Re: Pango Status Report, 9 Feb 2000




Steve Underwood <steveu@coppice.org> writes:

> Owen Taylor wrote:
> 
> > Recent progress:
> >
> >  In the last few weeks, I've been concentrating my efforts
> >  on the font system, both for the rendering-independent
> >  interfaces and for X.
> >
> >  The general design for the font independent stuff is pretty
> >  similar to lots of existing systems ... whether Java or
> >  gnome-font. The exact set of properties is based most
> >  closely on the font properties from CSS2.
> >
> >  You can check out the API for this at:
> >
> >   http://www.pango.org/api/pango-fonts.html
> >
> >  The X work I've done is mostly implementing this API for the X
> >  platform, and also improving the selection algorithms for finding
> >  XLFDs to match a particular PangoFontDescription and size. (I'm now
> >  just listing all fonts from the X server with XListFonts() and
> >  doing all the matching client side.)
> >
> >  The other thing I've been working on is getting fonts to report
> >  their own coverage maps. This will allow better handling of
> >  selecting fonts with fallbacks to other fonts for character
> >  points not handled by the first font.
> >
> >  The implementation of this is pretty much complete, though it isn't
> >  yet used by the shaping core.
> 
> How do you plan to do the fallback? Will you require a list of fallback fonts to
> be defined by the application, or do you aim to have some automated approach, by
> scanning available fonts? Pango 0.6 doesn't yet handle the fallback, and so it
> gives pretty crazy results if I select anything but unifont. I can't see the
> direction in which things are going, though. If I try to pick, say, the fixed
> font, where I have GB, JIS, and Big5 fonts called fixed, Pango doesn't need to
> fallback. It just needs to check all the fonts called fixed, to find one with an
> available glyph. I can't see your strategy for handling this, though. Right now
> it seems to simply reject the characters not covered by the first font it tries.
> Am I missing something?

The thing to realize is that there are actually two levels of 
font-switching / fallback in the design.

The lower level (which is pretty much completely implemented at this point),
is inside the X rendering portion of Pango and is meant primarily to
disguise the X font system as something reasonable. The way this works
is that the X incarnation of PangoFont is a fontset - a list of XLFDs
with wildcards for the size and character set. When the shaping engine
wants a character from a particular encoding, it queries libpangox,
and libpangox finds the best matching X font for that character.

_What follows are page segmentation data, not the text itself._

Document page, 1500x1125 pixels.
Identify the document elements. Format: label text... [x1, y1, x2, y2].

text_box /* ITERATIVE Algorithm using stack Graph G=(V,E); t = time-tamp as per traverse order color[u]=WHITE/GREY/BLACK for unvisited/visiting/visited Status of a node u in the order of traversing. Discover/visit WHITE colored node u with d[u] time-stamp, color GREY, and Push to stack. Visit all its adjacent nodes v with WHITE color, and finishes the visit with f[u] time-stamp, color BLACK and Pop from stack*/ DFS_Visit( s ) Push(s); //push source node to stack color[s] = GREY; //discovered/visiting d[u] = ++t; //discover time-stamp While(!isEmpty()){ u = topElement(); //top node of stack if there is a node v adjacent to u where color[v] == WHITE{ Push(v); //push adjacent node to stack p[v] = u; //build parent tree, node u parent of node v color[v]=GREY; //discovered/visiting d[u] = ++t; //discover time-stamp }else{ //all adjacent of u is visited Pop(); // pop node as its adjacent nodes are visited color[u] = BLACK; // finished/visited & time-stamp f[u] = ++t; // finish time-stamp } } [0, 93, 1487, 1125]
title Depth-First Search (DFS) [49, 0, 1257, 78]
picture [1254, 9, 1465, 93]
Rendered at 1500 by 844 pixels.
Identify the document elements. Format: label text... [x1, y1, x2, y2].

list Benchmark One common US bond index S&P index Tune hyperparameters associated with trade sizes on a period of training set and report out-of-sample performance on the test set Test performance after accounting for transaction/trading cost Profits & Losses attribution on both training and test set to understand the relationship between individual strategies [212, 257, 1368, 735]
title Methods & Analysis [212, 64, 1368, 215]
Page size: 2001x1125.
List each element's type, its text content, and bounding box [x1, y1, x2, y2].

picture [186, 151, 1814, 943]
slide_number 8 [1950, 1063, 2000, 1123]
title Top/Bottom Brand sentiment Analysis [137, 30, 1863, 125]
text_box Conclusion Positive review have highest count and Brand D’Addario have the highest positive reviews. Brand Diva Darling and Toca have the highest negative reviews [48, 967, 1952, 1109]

These fontsets are derived in two ways - either they are derived from
implicitely merging X fonts with the same family name, or they are
derived by listing in an alias file. The latter mechanism is used
to define a number of standard system aliases - Sans, Serif, Monospace,
etc, that are guaranteed to always be present and well-adapted to
the fonts installed on the systme.

This level is basically is invisible to the user and application
writer. They simply see that they have "Helvetica", "Times", "Sans",
etc, available to them, and don't have to worry about the fact that they
have 18 variants of each of these fonts in different bitmap sizes, 
character sets, etc. These fonts, however, don't necessarily have complete
coverage, though the standard aliases (Sans, etc) should be designed to
be as complete as possible.

The upper level consists of an ability to specify lists of fonts 
to be applied to a particular piece of text; Pango then chooses
the font that covers the characters of the text best. This is
the real "fallback" mechanism of Pango. An application that wanted
to specify the font for a dialog box could specify:

 "Utopia,Serif"

instead of simply "Utopia", and they could be pretty sure of getting
good results for a range of languages, even if Utopia is only present
for a few encodings. 

This second level of fallback isn't fully implemented yet - I hope
to do it tomorrow. In my current design, there is no provision
for standard fallbacks - the assumption is that dialog designers,
and other people who don't know what is available on the system
will put a standard alias at the end of their font lists, and
that user's selecting fonts directly will rather pick a font
that works for their language than rely on fallbacks.

It would be possible, however, to always do an implicit fallback in
the case where no match is found. That is, to implicitely tack
"Serif" on to the end of every font set. Right now, Pango omits
those characters. (It tries to display the "unknown character" glyph,
but unfortunately most X fonts don't have one of these, so the 
characters just silently disappear - it will probably be necessary
to actual draw in a rectangle ourselves in the future to prevent
this.)

There is more information about the design of both levels in the two
documents under "Design" on www.pango.org.